The Musee des Beaux-Arts in France’s third-largest city said in a communique that the attack on Claude Monet’s Le Printemps took place at 3:30pm.
The 1872 painting was protected by glass, but is still to undergo a close inspection and restoration, the museum said, adding that it would file a complaint and two activists had been arrested.
Riposte Alimentaire (Food Counterattack) claimed the attack in a posting on X, with a woman identifying herself as 20-year-old Ilona saying: “we have to act now before it is too late.”

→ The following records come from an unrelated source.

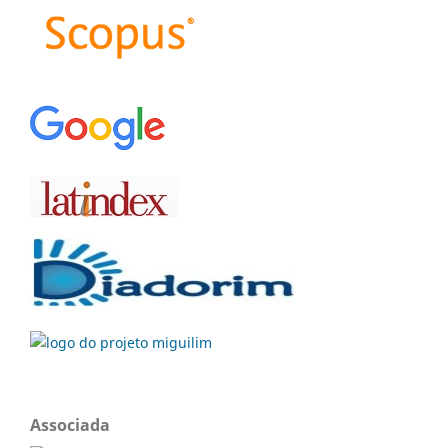
Associada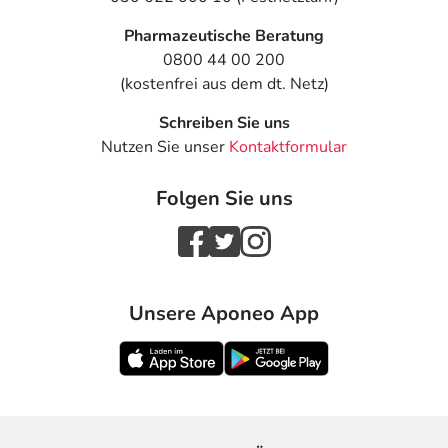
Pharmazeutische Beratung
0800 44 00 200
(kostenfrei aus dem dt. Netz)
Schreiben Sie uns
Nutzen Sie unser
Kontaktformular
Folgen Sie uns
Unsere Aponeo App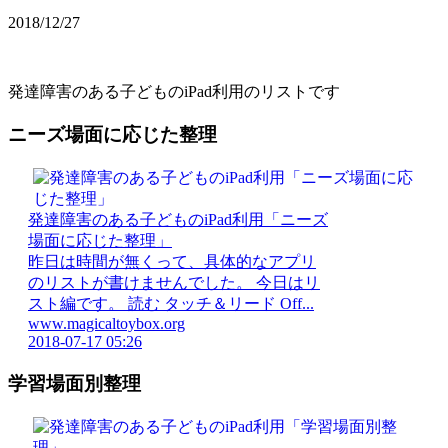
2018/12/27
発達障害のある子どものiPad利用のリストです
ニーズ場面に応じた整理
発達障害のある子どものiPad利用「ニーズ
場面に応じた整理」
昨日は時間が無くって、具体的なアプリ
のリストが書けませんでした。 今日はリ
スト編です。 読む タッチ＆リード Off...
www.magicaltoybox.org
2018-07-17 05:26
学習場面別整理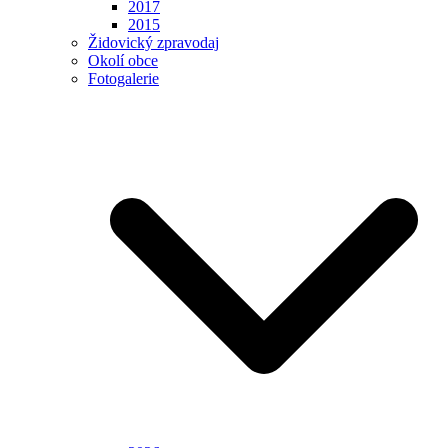
2017
2015
Židovický zpravodaj
Okolí obce
Fotogalerie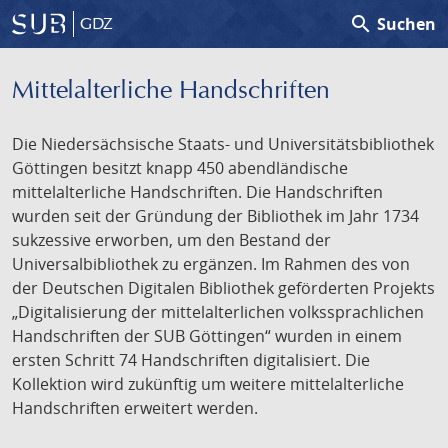
search
Suchen
GDZ
Mittelalterliche Handschriften
Die Niedersächsische Staats- und Universitätsbibliothek
Göttingen besitzt knapp 450 abendländische
mittelalterliche Handschriften. Die Handschriften
wurden seit der Gründung der Bibliothek im Jahr 1734
sukzessive erworben, um den Bestand der
Universalbibliothek zu ergänzen. Im Rahmen des von
der Deutschen Digitalen Bibliothek geförderten Projekts
„Digitalisierung der mittelalterlichen volkssprachlichen
Handschriften der SUB Göttingen“ wurden in einem
ersten Schritt 74 Handschriften digitalisiert. Die
Kollektion wird zukünftig um weitere mittelalterliche
Handschriften erweitert werden.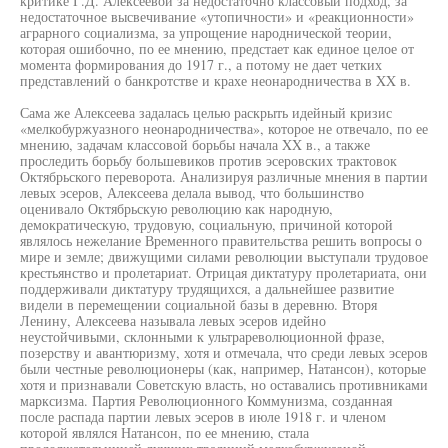
критике Г.Д. Алексеевой за недостаточно классовый подход, за
недостаточное высвечивание «утопичности» и «реакционности»
аграрного социализма, за упрощение народнической теории,
которая ошибочно, по ее мнению, предстает как единое целое от
момента формирования до 1917 г., а потому не дает четких
представлений о банкротстве и крахе неонародничества в XX в.
Сама же Алексеева задалась целью раскрыть идейный кризис
«мелкобуржуазного неонародничества», которое не отвечало, по ее
мнению, задачам классовой борьбы начала XX в., а также
проследить борьбу большевиков против эсеровских трактовок
Октябрьского переворота. Анализируя различные мнения в партии
левых эсеров, Алексеева делала вывод, что большинство
оценивало Октябрьскую революцию как народную,
демократическую, трудовую, социальную, причиной которой
являлось нежелание Временного правительства решить вопросы о
мире и земле; движущими силами революции выступали трудовое
крестьянство и пролетариат. Отрицая диктатуру пролетариата, они
поддерживали диктатуру трудящихся, а дальнейшее развитие
видели в перемещении социальной базы в деревню. Вторя
Ленину, Алексеева называла левых эсеров идейно
неустойчивыми, склонными к ультрареволюционной фразе,
позерству и авантюризму, хотя и отмечала, что среди левых эсеров
были честные революционеры (как, например, Натансон), которые
хотя и признавали Советскую власть, но оставались противниками
марксизма. Партия Революционного Коммунизма, созданная
после распада партии левых эсеров в июле 1918 г. и членом
которой являлся Натансон, по ее мнению, стала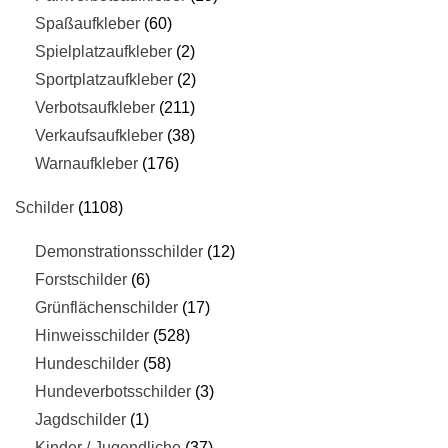
Spaßaufkleber
60
Spielplatzaufkleber
2
Sportplatzaufkleber
2
Verbotsaufkleber
211
Verkaufsaufkleber
38
Warnaufkleber
176
Schilder
1108
Demonstrationsschilder
12
Forstschilder
6
Grünflächenschilder
17
Hinweisschilder
528
Hundeschilder
58
Hundeverbotsschilder
3
Jagdschilder
1
Kinder / Jugendliche
37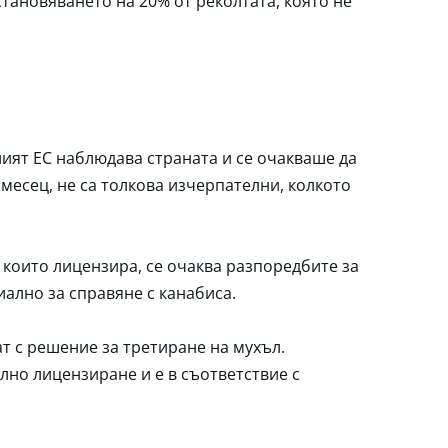
становяването на 20% от реколтата, която не
лият ЕС наблюдава страната и се очакваше да
месец, не са толкова изчерпателни, колкото
които лицензира, се очаква разпоредбите за
ално за справяне с канабиса.
ат с решение за третиране на мухъл.
лно лицензиране и е в съответствие с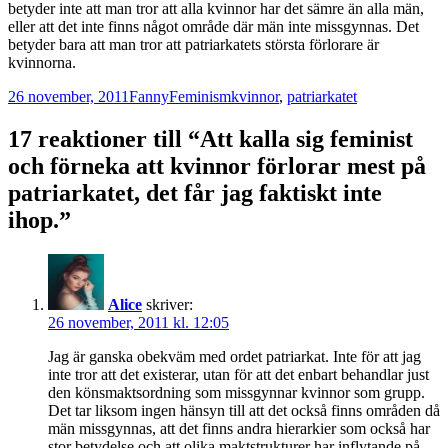
betyder inte att man tror att alla kvinnor har det sämre än alla män,
eller att det inte finns något område där män inte missgynnas. Det
betyder bara att man tror att patriarkatets största förlorare är
kvinnorna.
Postat
Författare
Kategorier
Taggar
26 november, 2011
Fanny
Feminism
kvinnor
,
patriarkatet
17 reaktioner till “Att kalla sig feminist
och förneka att kvinnor förlorar mest på
patriarkatet, det får jag faktiskt inte
ihop.”
Alice
skriver:
26 november, 2011 kl. 12:05
Jag är ganska obekväm med ordet patriarkat. Inte för att jag
inte tror att det existerar, utan för att det enbart behandlar just
den könsmaktsordning som missgynnar kvinnor som grupp.
Det tar liksom ingen hänsyn till att det också finns områden då
män missgynnas, att det finns andra hierarkier som också har
stor betydelse och att olika maktstrukturer har inflytande på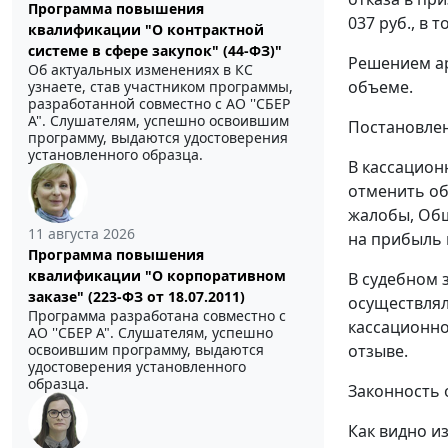
Программа повышения
037 руб., в т
квалификации "О контрактной
системе в сфере закупок" (44-ФЗ)"
Решением ар
Об актуальных изменениях в КС
объеме.
узнаете, став участником программы,
разработанной совместно с АО ''СБЕР
А". Слушателям, успешно освоившим
Постановле
программу, выдаются удостоверения
установленного образца.
В кассацион
отменить об
жалобы, Общ
11 августа 2026
на прибыль 
Программа повышения
квалификации "О корпоративном
В судебном 
заказе" (223-ФЗ от 18.07.2011)
осуществлял
Программа разработана совместно с
кассационно
АО ''СБЕР А". Слушателям, успешно
отзыве.
освоившим программу, выдаются
удостоверения установленного
образца.
Законность 
Как видно и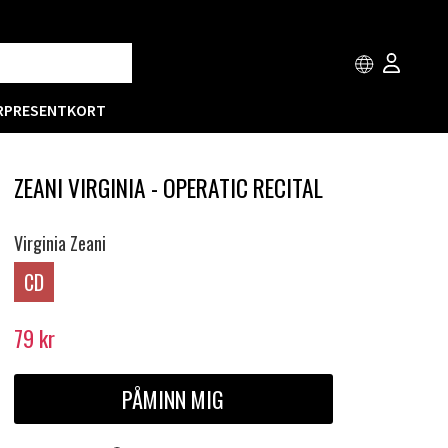
R
PRESENTKORT
ZEANI VIRGINIA - OPERATIC RECITAL
Virginia Zeani
CD
79
kr
PÅMINN MIG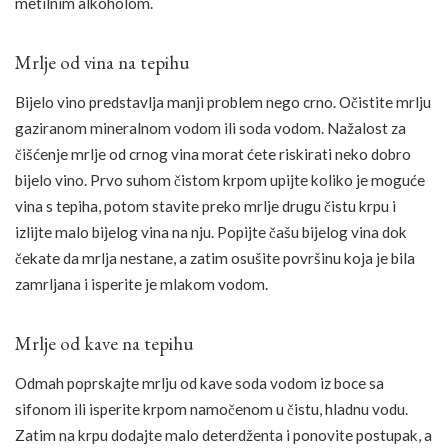
metilnim alkoholom.
Mrlje od vina na tepihu
Bijelo vino predstavlja manji problem nego crno. Očistite mrlju
gaziranom mineralnom vodom ili soda vodom. Nažalost za
čišćenje mrlje od crnog vina morat ćete riskirati neko dobro
bijelo vino. Prvo suhom čistom krpom upijte koliko je moguće
vina s tepiha, potom stavite preko mrlje drugu čistu krpu i
izlijte malo bijelog vina na nju. Popijte čašu bijelog vina dok
čekate da mrlja nestane, a zatim osušite površinu koja je bila
zamrljana i isperite je mlakom vodom.
Mrlje od kave na tepihu
Odmah poprskajte mrlju od kave soda vodom iz boce sa
sifonom ili isperite krpom namočenom u čistu, hladnu vodu.
Zatim na krpu dodajte malo deterdženta i ponovite postupak, a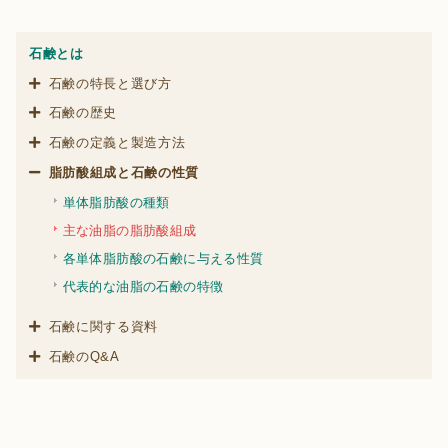
石鹸とは
石鹸の特長と選び方
石鹸の歴史
石鹸の定義と製造方法
脂肪酸組成と石鹸の性質
単体脂肪酸の種類
主な油脂の脂肪酸組成
各単体脂肪酸の石鹸に与える性質
代表的な油脂の石鹸の特徴
石鹸に関する資料
石鹸のQ&A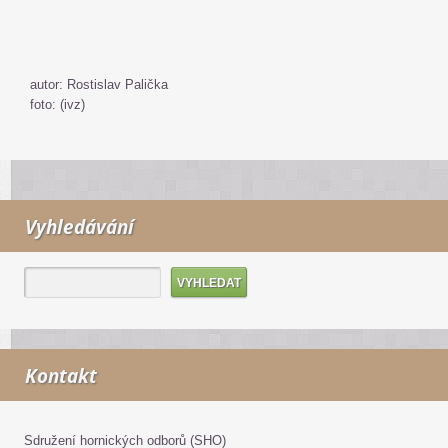
autor: Rostislav Palička
foto: (ivz)
Vyhledávání
Kontakt
Sdružení hornických odborů (SHO)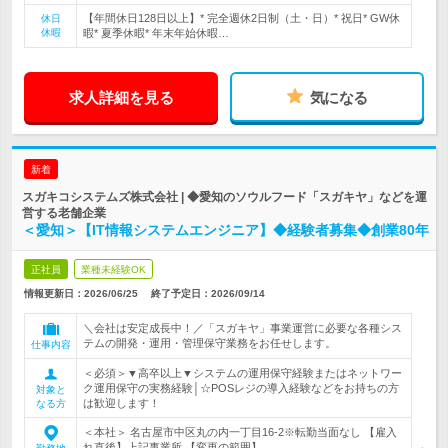
【年間休日128日以上】* 完全週休2日制（土・日）* 祝日* GW休
休日
休暇
暇* 夏季休暇* 年末年始休暇…
求人詳細を見る
気になる
新着
スガキコシステムズ株式会社 | ◆愛知のソウルフード「スガキヤ」などを運
営する老舗企業
＜愛知＞【IT情報システムエンジニア】◆経験者募集◆創業80年
正社員
業種未経験OK
情報更新日：2026/06/25
終了予定日：
2026/09/14
＼会社は安定成長中！／「スガキヤ」事業運営に必要な各種シス
テムの開発・運用・管理保守業務をお任せします。
仕事内容
＜必須＞▼高卒以上▼システムの運用保守経験またはネットワー
ク運用保守の実務経験│☆POSレジの導入経験などをお持ちの方
対象と
は歓迎します！
なる方
＜本社＞ 名古屋市中区丸の内一丁目16-2※転勤当面なし 【雇入
れ直後】上記事業所 【変更の範囲】…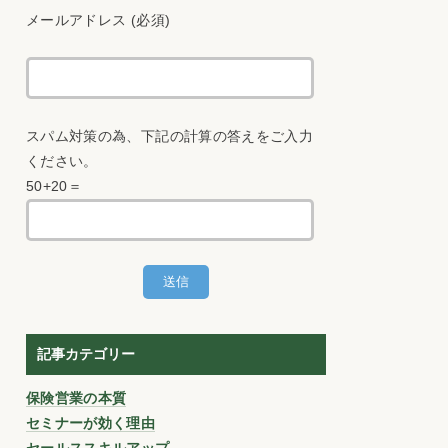
メールアドレス (必須)
スパム対策の為、下記の計算の答えをご入力
ください。
50+20＝
記事カテゴリー
保険営業の本質
セミナーが効く理由
セールススキルアップ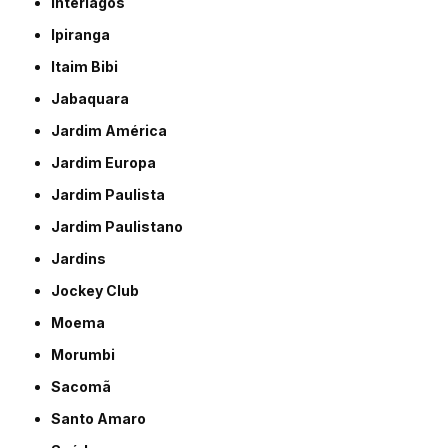
Interlagos
Ipiranga
Itaim Bibi
Jabaquara
Jardim América
Jardim Europa
Jardim Paulista
Jardim Paulistano
Jardins
Jockey Club
Moema
Morumbi
Sacomã
Santo Amaro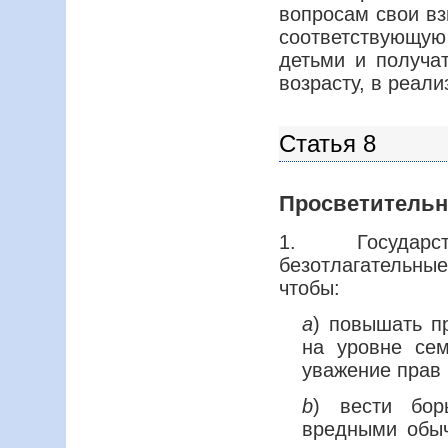
вопросам свои вз
соответствующую
детьми и получа
возрасту, в реали
Статья 8
Просветительн
1. Государст
безотлагательны
чтобы:
a
) повышать п
на уровне сем
уважение прав 
b
) вести бор
вредными обыч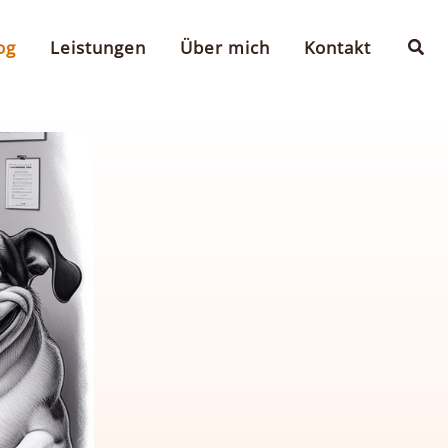
Suc
og
Leistungen
Über mich
Kontakt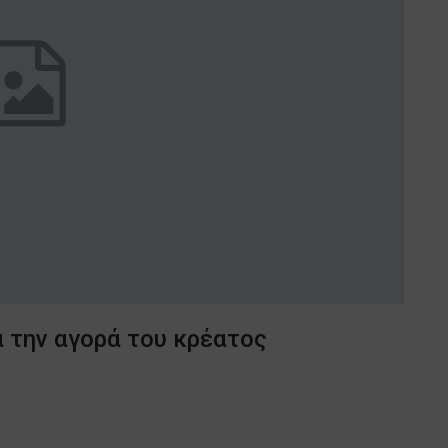
α την αγορά του κρέατος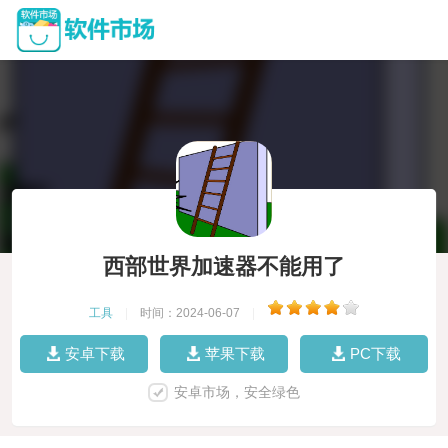
西部世界加速器不能用了
工具
|
时间：2024-06-07
|
安卓下载
苹果下载
PC下载
安卓市场，安全绿色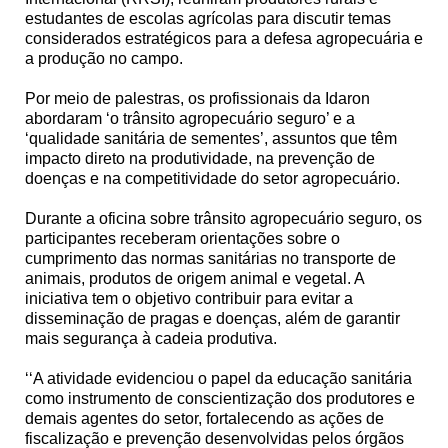
estudantes de escolas agrícolas para discutir temas
considerados estratégicos para a defesa agropecuária e
a produção no campo.
Por meio de palestras, os profissionais da Idaron
abordaram ‘o trânsito agropecuário seguro’ e a
‘qualidade sanitária de sementes’, assuntos que têm
impacto direto na produtividade, na prevenção de
doenças e na competitividade do setor agropecuário.
Durante a oficina sobre trânsito agropecuário seguro, os
participantes receberam orientações sobre o
cumprimento das normas sanitárias no transporte de
animais, produtos de origem animal e vegetal. A
iniciativa tem o objetivo contribuir para evitar a
disseminação de pragas e doenças, além de garantir
mais segurança à cadeia produtiva.
‘‘A atividade evidenciou o papel da educação sanitária
como instrumento de conscientização dos produtores e
demais agentes do setor, fortalecendo as ações de
fiscalização e prevenção desenvolvidas pelos órgãos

The same group, which calls for a sustainable supply of healthy food for all, also claimed last month’s soup attack on the Louvre museum’s Mona Lisa painting, which was also behind glass.
The two militants who carried out the attack on Leonardo da Vinci’s iconic work were condemned by a Paris court to carry out volunteer work for a charity association.
Riposte Alimentaire calls itself a “French civil resistance movement which aims to spur a radical societal change for the environment and society.”
“We love art, but future artists will have nothing to paint on a burning planet,” it says.
In a posting on X, Lyon’s mayor, who is from an ecological party, said he “regretted the action,” but said that “in the face of climate emergencies, anguish is legitimate. We will respond with determined actions.”
It was not the first time a Monet painting has been targeted by ecologist activists. In October 2022, protesters from the German branch of Last Generation flung mash at Les Meules (The Haystacks) in a museum in Potsdam. It too was protected by glass.
In June last year, activists in Stockholm smeared red paint and glued their hands to the glass covering of Monet’s The Artist’s Garden at Giverny.